Ma Long, Wang Xiaomei, Bi Xiaoying, Yang Jiezuan, Shi Bin, He Xiaoyan, Ma Rui, Ma Qingqing, Yao Xinsheng
Department of Immunology, Research Center for Medicine & Biology, Innovation & Practice Base for Graduate Students Education, Zunyi Medical University, Zunyi, Guizhou, China.
The First Hospital of Hunan University of Chinese Medicine, Changsha, Hunan, China.
PLoS One. 2017 Jan 23;12(1):e0170479. doi: 10.1371/journal.pone.0170479. eCollection 2017.
Immunization with recombinant HBV vaccine induces specific immune responses in human causing B lymphocytes to produce protective HBsAb, and to form memory B lymphocytes, thereby facilitating HBV immunity in the body. However, B lymphocytes heterogeneity and characteristics are not fully elucidated. In this study, we conducted high-throughput sequencing of BCR heavy chain CDR3 repertoires in 3 healthy volunteers before and after the third immunization with recombinant HBV vaccine. We used Roche 454 Genome Sequencer FLX system to perform a comparative analysis of IgM and IgG H chain CDR3 repertoires. First, we found that the diversity of IgG H chain CDR3 repertoires was 1/6 of IgM on average. Moreover, after the third immunization with HBV vaccine, the diversity of IgG H chain CDR3 repertoires was 1/26 of IgM on average. Second, we detected relatively high levels of HBsAbs in all the healthy volunteers after immunization with HBV vaccine. The volunteers shared a small number of CDR3 sequences before and after immunization, and among each other. However, we did not find completely identical BCR H chain CDR3 amino acid sequences in these volunteers. Lastly, after immunization with recombinant HBV vaccine, the volunteers showed high frequency of IgG H chain CDR3 amino acid sequences mostly resulting from rearrangements of IGHV, IGHD and IGHJ, suggesting that the mechanism of high frequency CDR3 generation might be associated with the maturation of IgG affinity (somatic hypermutation) during the recombinant HBV vaccine-induced B lymphocyte responses. This study identified the characteristics and changes of BCR CDR3 repertoires before and after immunization with HBV vaccine, and evaluated the performance of the sequencing technology for this application. Our findings provide a basis for further research in B lymphocyte generated HBsAb heterogeneity and monitoring the maintenance of memory B lymphocytes.
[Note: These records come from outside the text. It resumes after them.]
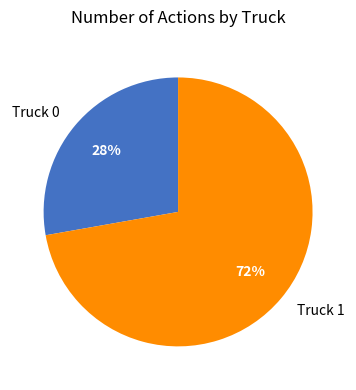

Is the sum of Truck 1 and Truck 0 greater than half?

Yes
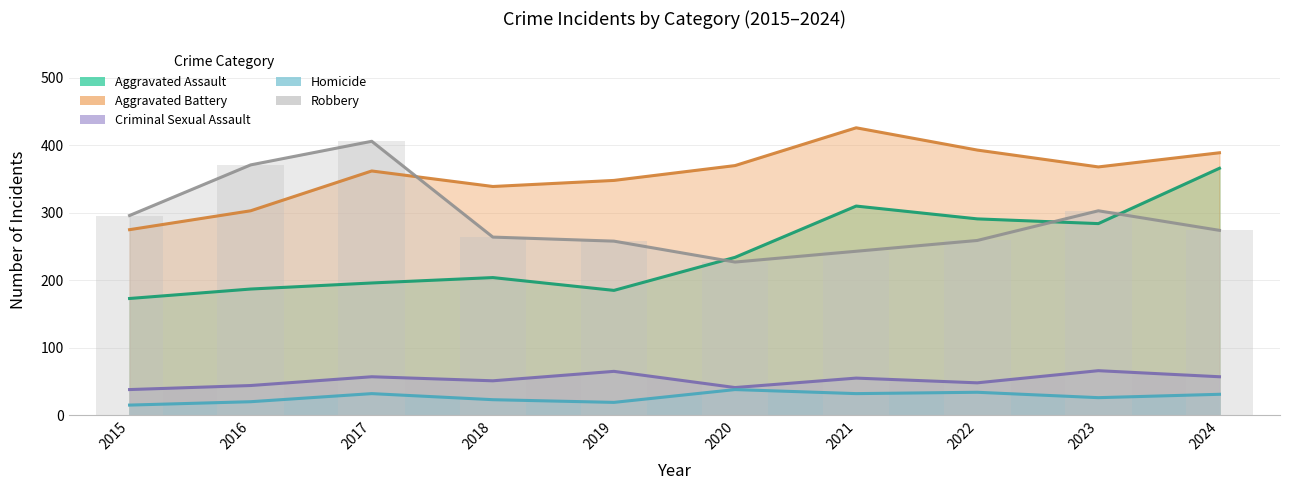

Reading left to right, extract all data points from this chart.

Aggravated Assault: 173	187	196	204	185	234	310	291	284	366
Aggravated Battery: 275	303	362	339	348	370	426	393	368	389
Criminal Sexual Assault: 38	44	57	51	65	41	55	48	66	57
Homicide: 15	20	32	23	19	38	32	34	26	31
Robbery: 296	371	406	264	258	227	243	259	303	274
重组乙肝疫苗免疫可在人体内诱导特异性免疫反应,使B淋巴细胞产生保护性乙肝表面抗体(HBsAb),并形成记忆B淋巴细胞,从而促进机体的乙肝免疫力。然而,B淋巴细胞的异质性和特性尚未完全阐明。在本研究中,我们对3名健康志愿者在重组乙肝疫苗第三次免疫前后的BCR重链CDR3库进行了高通量测序。我们使用罗氏454基因组测序仪FLX系统对IgM和IgG重链CDR3库进行了比较分析。首先,我们发现IgG重链CDR3库的多样性平均为IgM的1/6。此外,在乙肝疫苗第三次免疫后,IgG重链CDR3库的多样性平均为IgM的1/26。其次,我们在所有接种乙肝疫苗的健康志愿者中检测到相对较高水平的HBsAb。这些志愿者在免疫前后以及彼此之间共享少量的CDR3序列。然而,我们在这些志愿者中未发现完全相同的BCR重链CDR3氨基酸序列。最后,在接种重组乙肝疫苗后,志愿者显示出IgG重链CDR3氨基酸序列的高频出现,这些序列大多来自IGHV、IGHD和IGHJ的重排,表明高频CDR3产生的机制可能与重组乙肝疫苗诱导的B淋巴细胞反应过程中IgG亲和力的成熟(体细胞超突变)有关。本研究确定了乙肝疫苗免疫前后BCR CDR3库的特征和变化,并评估了该测序技术在此应用中的性能。我们的研究结果为进一步研究B淋巴细胞产生的HBsAb异质性以及监测记忆B淋巴细胞的维持提供了依据。